What causes the limb defomities contractures/arthrogryposis?

A

These joint abnormalities are the result of denervation atrophy in a young dog whose bones are growing in length.
These limb deformities (contractures, arthrogryposis) result from the disparity in the normal growth of bones in the limbs and the abnormal shortening of the associated muscles.

Denervation atrophy does not cause this in the adult dog.

32
Q

Which nerves provide cutaneous sensory innervation of the proximal medial thigh (1) and which to the craniolateral thigh (2)?

A

1) genitofemoral (L3, L4)

2) lateral cutaneous femoral (L3, L4)

33
Q

Which nerves are commonly damaged with pelvic fracture?

A

The sciatic nerve is commonly injured in pelvic trauma because it is formed by the L6 and L7 spinal nerve ventral branches that pass across the ventral surface of the sacroiliac joint, where they are at risk for injury by luxations.
These two branches are joined by the ventral branch of S1 to form the sciatic nerve, which then courses across the dorsal surface of the body of the ilium where fractures are common.

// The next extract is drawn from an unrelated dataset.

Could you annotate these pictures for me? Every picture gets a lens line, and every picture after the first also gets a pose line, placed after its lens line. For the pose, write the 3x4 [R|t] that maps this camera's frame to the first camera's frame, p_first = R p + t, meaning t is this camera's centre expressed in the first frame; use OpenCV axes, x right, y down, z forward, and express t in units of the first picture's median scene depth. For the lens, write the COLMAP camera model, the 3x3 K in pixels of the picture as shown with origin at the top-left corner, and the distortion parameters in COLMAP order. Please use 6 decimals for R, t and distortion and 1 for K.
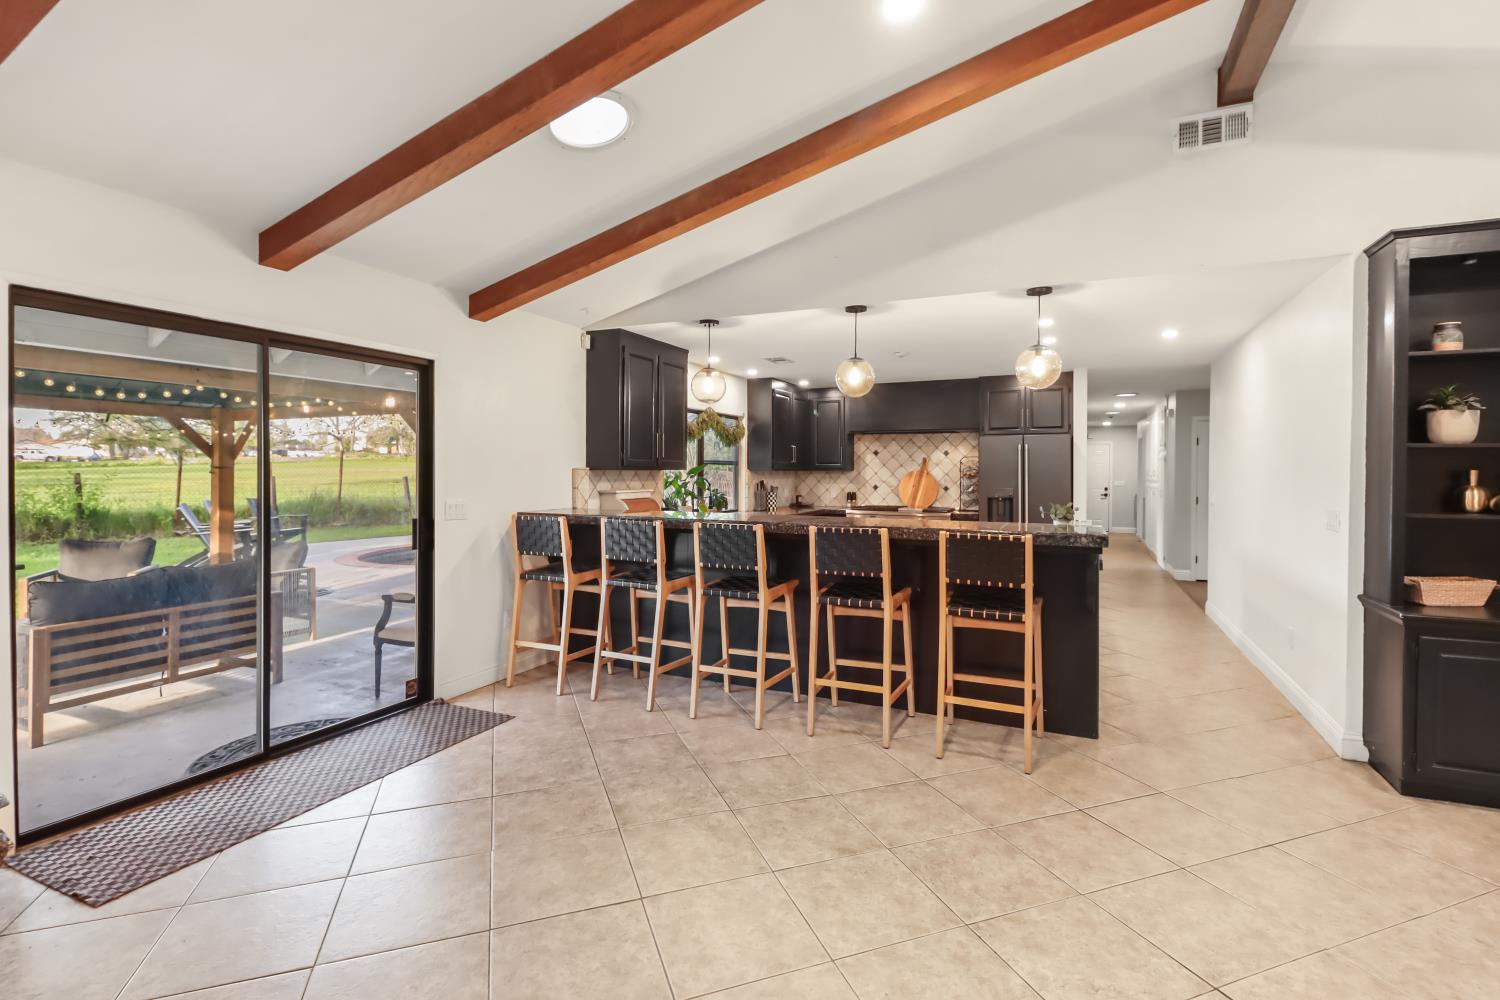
lens RADIAL K [[699.8, 0, 753.5], [0, 699.8, 475.8], [0, 0, 1]] dist [0.026880, -0.016396]
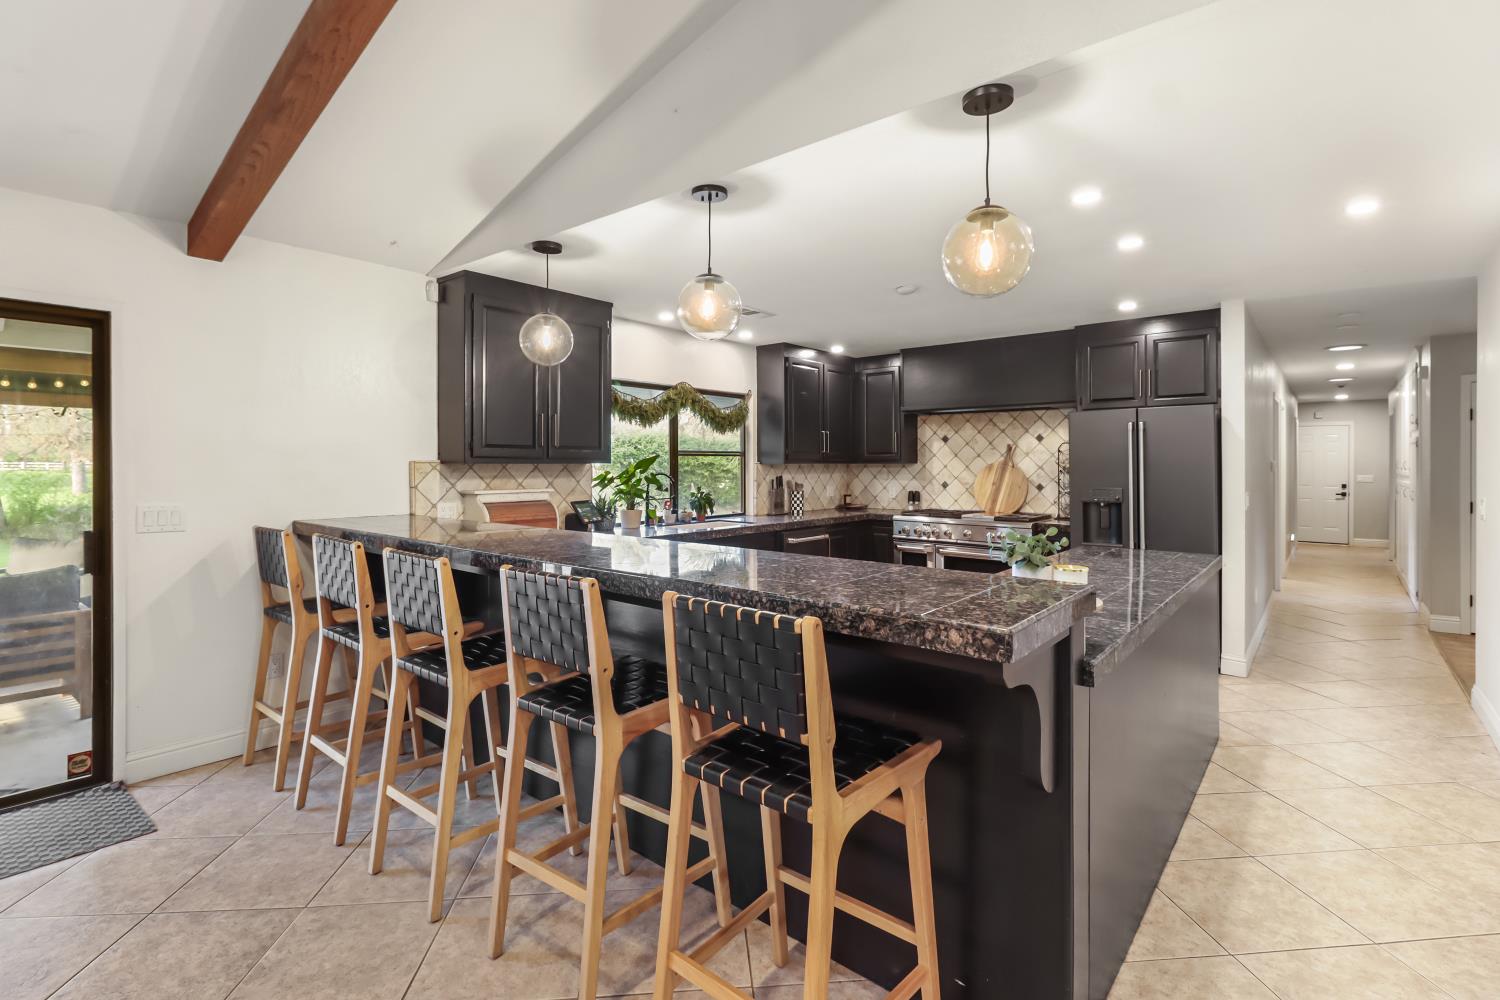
lens RADIAL K [[699.8, 0, 753.5], [0, 699.8, 475.8], [0, 0, 1]] dist [0.026880, -0.016396]
pose [[0.965921, 0.000652, -0.258837, 0.194285], [0.001917, 0.999951, 0.009672, -0.001240], [0.258831, -0.009839, 0.965872, 0.248927]]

The obturator nerve courses on the medial surface of the ilium and is at risk for injury by these iliac fractures, but the slight sliding-­out of the limb laterally during weight bearing when the dog is walking on a slippery surface is probably not recognized.

The femoral nerve is rarely affected by these pelvic fractures because it is never directly associated with bones of the pelvis in its course from the psoas major muscle, where it is formed primarily by the ventral branches of the L4 and L5 spinal nerves and enters the quadriceps femoris.

34
Q

Which nerve is affected?

The limb is protracted by hip flexion and the ability to support weight, but the paw is often placed on its dorsal surface. The stifle flexors and the tarsal flexors and extensors are hypotonic.

A

Sciatic (predominantly fibular nerve) L6-S1

35
Q

Dysfunction of which nerve causes this stance in cows?

A

Tibial nerve (S1,2)

The overflexed tarsus is the result of loss of the innervation to the tarsal extensors (gastrocnemius and superficial digital flexor muscles). The basis for the dorsal buckling of the metatarsophalangeal joints is not clearly understood but presumably represents the loss of the function of the digital flexors.

36
Q

How would the posture of a cow with fibular nerve dysfunction look like?

A

A ruminant with fibular nerve paralysis stands on the dorsal aspect of the digits because of loss of the function of the digital extensor muscles, but the posture of the metatarsophalangeal joints is normal.

37
Q

How can you differentiate a loss of sensation to the face (CN V) from loss of motor function (CN VII) clinically?

A

No palpebral reflex exists, but note the spontaneous blinking of the eyelids, which indicates normal facial nerve function. Stimulating the skin of the external ear canal tests multiple cranial and cervical spinal nerves and is not reliable for cranial nerve V. The ear movement supports normal facial nerve function.